#### [Dataset entries]
——————
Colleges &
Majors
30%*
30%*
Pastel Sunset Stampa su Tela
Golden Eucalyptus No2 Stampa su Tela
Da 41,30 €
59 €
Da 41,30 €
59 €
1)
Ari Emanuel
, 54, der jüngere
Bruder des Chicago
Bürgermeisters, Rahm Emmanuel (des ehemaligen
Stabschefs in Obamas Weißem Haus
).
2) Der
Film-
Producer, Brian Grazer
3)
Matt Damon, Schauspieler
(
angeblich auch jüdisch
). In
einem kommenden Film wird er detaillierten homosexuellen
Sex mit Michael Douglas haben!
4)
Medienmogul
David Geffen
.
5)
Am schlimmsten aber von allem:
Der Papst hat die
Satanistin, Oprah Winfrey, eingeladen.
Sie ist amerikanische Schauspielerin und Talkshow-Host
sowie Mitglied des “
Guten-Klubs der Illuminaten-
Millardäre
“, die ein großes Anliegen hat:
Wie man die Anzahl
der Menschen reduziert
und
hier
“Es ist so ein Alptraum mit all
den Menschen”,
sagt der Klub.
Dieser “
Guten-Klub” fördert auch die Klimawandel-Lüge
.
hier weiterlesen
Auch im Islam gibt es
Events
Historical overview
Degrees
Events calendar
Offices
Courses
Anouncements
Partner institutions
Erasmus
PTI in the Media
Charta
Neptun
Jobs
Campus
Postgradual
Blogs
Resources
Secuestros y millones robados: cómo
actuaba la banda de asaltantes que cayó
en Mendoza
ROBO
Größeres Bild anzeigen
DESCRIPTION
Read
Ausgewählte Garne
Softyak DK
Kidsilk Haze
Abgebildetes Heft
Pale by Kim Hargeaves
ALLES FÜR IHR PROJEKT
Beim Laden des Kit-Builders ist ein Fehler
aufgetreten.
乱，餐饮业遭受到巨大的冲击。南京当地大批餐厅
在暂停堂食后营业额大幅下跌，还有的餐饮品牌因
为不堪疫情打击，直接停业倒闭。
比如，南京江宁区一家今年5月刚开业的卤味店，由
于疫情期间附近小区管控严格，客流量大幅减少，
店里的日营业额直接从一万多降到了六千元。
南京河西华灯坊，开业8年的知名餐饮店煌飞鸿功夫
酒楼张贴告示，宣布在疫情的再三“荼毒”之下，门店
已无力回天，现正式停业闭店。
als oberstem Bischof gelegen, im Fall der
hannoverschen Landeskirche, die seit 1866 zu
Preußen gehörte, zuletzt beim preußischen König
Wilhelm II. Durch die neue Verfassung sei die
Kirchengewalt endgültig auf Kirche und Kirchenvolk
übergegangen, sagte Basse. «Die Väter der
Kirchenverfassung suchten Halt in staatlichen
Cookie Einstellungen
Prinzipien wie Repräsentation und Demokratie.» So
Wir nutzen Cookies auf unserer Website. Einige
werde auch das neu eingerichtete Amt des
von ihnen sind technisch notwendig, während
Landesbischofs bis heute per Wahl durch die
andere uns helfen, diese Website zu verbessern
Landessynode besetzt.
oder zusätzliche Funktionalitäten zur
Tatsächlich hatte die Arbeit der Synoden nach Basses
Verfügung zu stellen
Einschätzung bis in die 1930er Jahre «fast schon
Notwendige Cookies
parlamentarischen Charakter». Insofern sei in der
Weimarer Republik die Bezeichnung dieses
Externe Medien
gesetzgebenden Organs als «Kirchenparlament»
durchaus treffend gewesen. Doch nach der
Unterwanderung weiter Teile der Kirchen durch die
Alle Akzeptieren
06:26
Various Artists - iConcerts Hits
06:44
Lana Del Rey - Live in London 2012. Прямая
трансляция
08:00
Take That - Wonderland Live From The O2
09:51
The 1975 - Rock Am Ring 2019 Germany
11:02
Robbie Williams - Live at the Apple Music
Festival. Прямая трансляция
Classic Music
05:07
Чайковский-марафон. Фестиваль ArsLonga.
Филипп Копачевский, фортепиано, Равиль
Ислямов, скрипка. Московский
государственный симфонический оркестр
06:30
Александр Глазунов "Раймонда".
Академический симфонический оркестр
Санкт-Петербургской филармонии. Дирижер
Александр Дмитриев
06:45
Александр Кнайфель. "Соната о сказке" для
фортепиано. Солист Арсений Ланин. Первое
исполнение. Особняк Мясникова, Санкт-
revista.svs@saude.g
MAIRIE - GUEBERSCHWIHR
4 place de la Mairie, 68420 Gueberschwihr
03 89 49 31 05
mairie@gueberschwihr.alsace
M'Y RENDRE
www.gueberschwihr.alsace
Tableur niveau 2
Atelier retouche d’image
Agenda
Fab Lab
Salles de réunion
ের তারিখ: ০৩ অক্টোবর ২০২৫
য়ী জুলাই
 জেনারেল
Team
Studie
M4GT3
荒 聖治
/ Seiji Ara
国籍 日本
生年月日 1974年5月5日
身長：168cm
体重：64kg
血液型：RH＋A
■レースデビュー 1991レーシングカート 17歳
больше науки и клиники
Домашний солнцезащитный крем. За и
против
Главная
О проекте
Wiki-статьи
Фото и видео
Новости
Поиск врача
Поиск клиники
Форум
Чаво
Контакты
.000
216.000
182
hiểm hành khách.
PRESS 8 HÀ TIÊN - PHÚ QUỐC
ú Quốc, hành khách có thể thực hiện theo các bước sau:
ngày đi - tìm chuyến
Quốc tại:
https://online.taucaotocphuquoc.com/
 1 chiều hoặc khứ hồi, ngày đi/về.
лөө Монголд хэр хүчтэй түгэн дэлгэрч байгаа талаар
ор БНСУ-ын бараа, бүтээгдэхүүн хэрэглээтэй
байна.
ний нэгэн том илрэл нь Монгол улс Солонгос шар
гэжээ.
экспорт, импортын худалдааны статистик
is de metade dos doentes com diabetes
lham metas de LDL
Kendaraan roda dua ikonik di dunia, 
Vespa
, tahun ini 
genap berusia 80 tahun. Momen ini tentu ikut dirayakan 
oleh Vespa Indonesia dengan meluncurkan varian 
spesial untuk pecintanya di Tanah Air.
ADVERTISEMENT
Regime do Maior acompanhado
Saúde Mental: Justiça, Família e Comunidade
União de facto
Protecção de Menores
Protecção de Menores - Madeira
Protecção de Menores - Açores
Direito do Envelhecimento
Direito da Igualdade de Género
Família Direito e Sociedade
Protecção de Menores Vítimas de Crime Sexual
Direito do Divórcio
——————
#### [TO-DO ITEM]
Only the lines above from the line with "Various Artists - iConcerts Hits" to the line with "Александр Дмитриев", those two lines included, should be reproduced exactly.

#### [RESPONSE TO THE TASK]
Various Artists - iConcerts Hits
06:44
Lana Del Rey - Live in London 2012. Прямая
трансляция
08:00
Take That - Wonderland Live From The O2
09:51
The 1975 - Rock Am Ring 2019 Germany
11:02
Robbie Williams - Live at the Apple Music
Festival. Прямая трансляция
Classic Music
05:07
Чайковский-марафон. Фестиваль ArsLonga.
Филипп Копачевский, фортепиано, Равиль
Ислямов, скрипка. Московский
государственный симфонический оркестр
06:30
Александр Глазунов "Раймонда".
Академический симфонический оркестр
Санкт-Петербургской филармонии. Дирижер
Александр Дмитриев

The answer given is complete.